*** Block opens ***

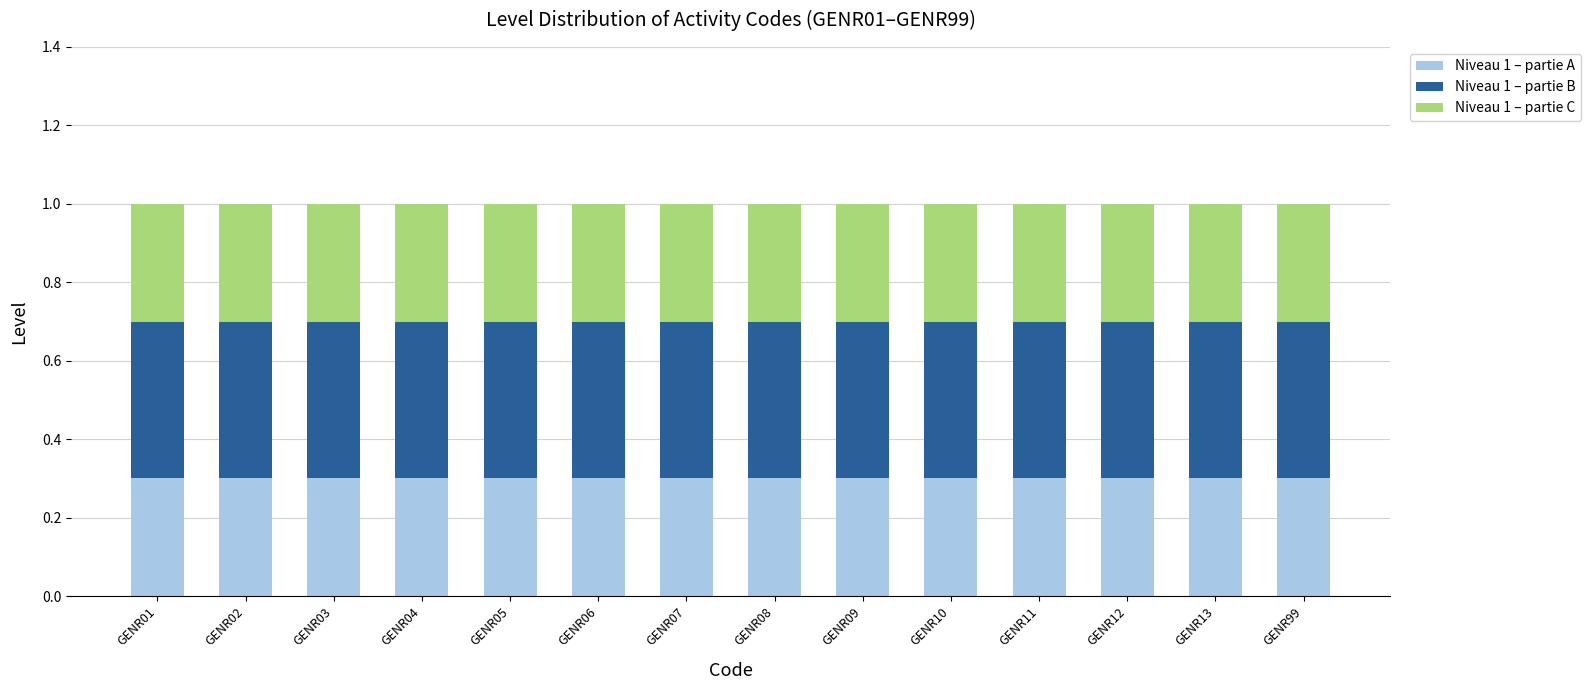

Is it true that Niveau 1 – partie A equals 0.3 at GENR01?

True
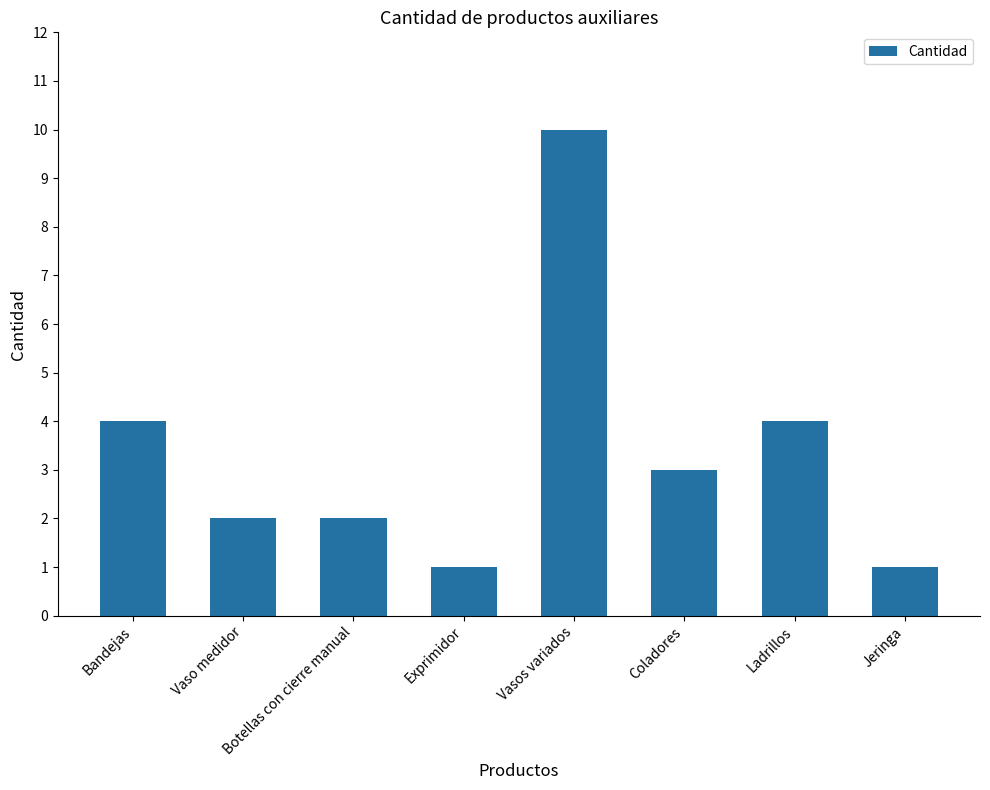

What is the difference between the values at Vaso medidor and Jeringa?

1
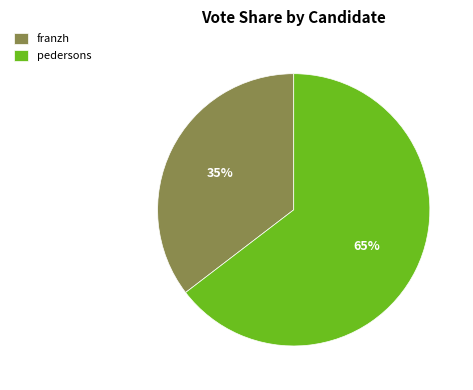

What percentage is the pedersons slice, to the nearest percent?

65%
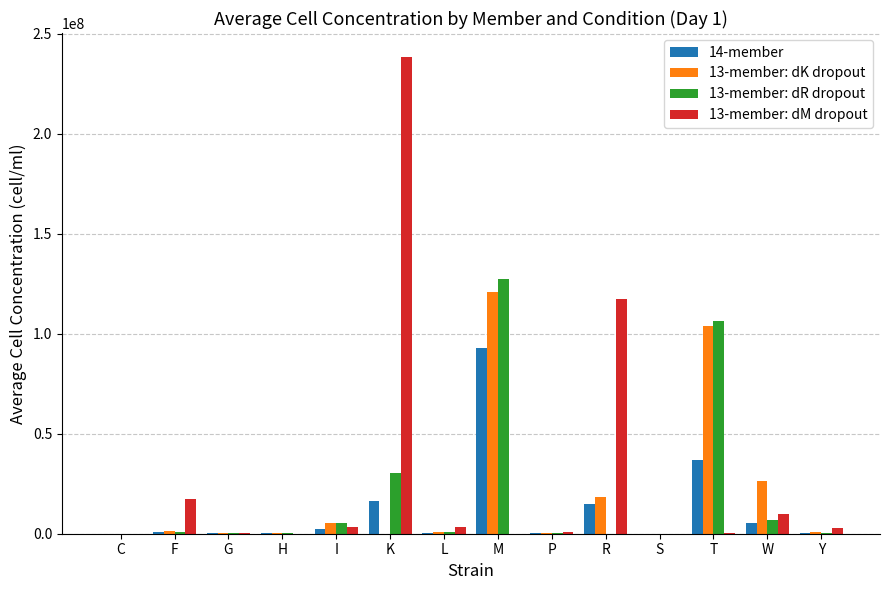

What is the sum of all 14-member values?

170832235.0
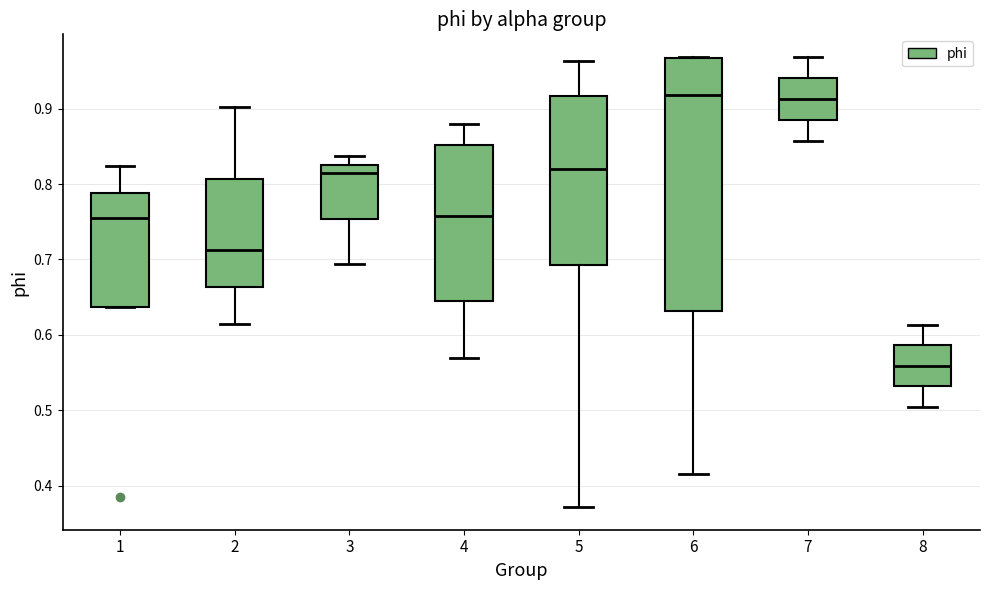

Reading left to right, read every box against the y-axis: the position of its median line, the range the box covers, and the ends of its whiskers. The values are not printed on the chart, so give them approximately, as read against the axis.

1: median 0.76, box 0.64 to 0.79, whiskers 0.64 to 0.82
2: median 0.71, box 0.66 to 0.81, whiskers 0.61 to 0.90
3: median 0.81, box 0.75 to 0.83, whiskers 0.69 to 0.84
4: median 0.76, box 0.64 to 0.85, whiskers 0.57 to 0.88
5: median 0.82, box 0.69 to 0.92, whiskers 0.37 to 0.96
6: median 0.92, box 0.63 to 0.97, whiskers 0.42 to 0.97
7: median 0.91, box 0.88 to 0.94, whiskers 0.86 to 0.97
8: median 0.56, box 0.53 to 0.59, whiskers 0.50 to 0.61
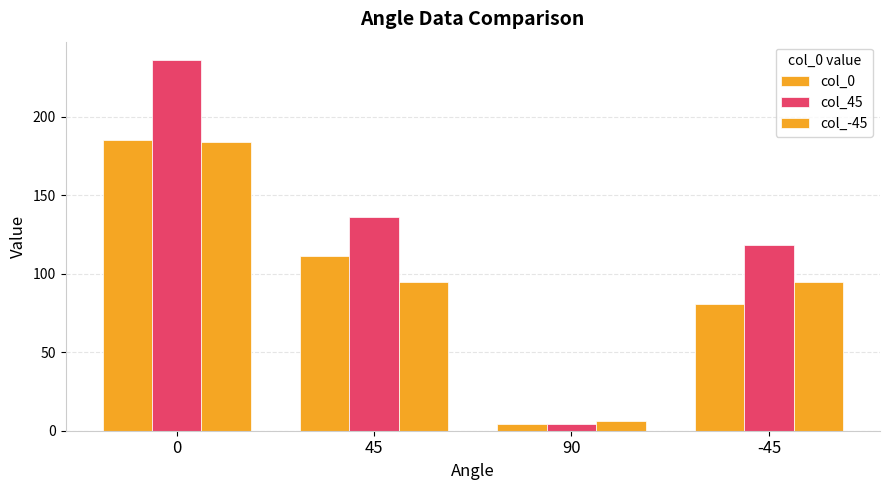

What is the spread (max minus min) of values at -45?

37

*** Block closes ***

**Goal of the exercise**:
Reproduce the data above verbatim, leaving out the pictures.

**Answer box**:
Is it true that Niveau 1 – partie A equals 0.3 at GENR01?

True

What is the difference between the values at Vaso medidor and Jeringa?

1

What percentage is the pedersons slice, to the nearest percent?

65%

What is the sum of all 14-member values?

170832235.0

Reading left to right, read every box against the y-axis: the position of its median line, the range the box covers, and the ends of its whiskers. The values are not printed on the chart, so give them approximately, as read against the axis.

1: median 0.76, box 0.64 to 0.79, whiskers 0.64 to 0.82
2: median 0.71, box 0.66 to 0.81, whiskers 0.61 to 0.90
3: median 0.81, box 0.75 to 0.83, whiskers 0.69 to 0.84
4: median 0.76, box 0.64 to 0.85, whiskers 0.57 to 0.88
5: median 0.82, box 0.69 to 0.92, whiskers 0.37 to 0.96
6: median 0.92, box 0.63 to 0.97, whiskers 0.42 to 0.97
7: median 0.91, box 0.88 to 0.94, whiskers 0.86 to 0.97
8: median 0.56, box 0.53 to 0.59, whiskers 0.50 to 0.61

What is the spread (max minus min) of values at -45?

37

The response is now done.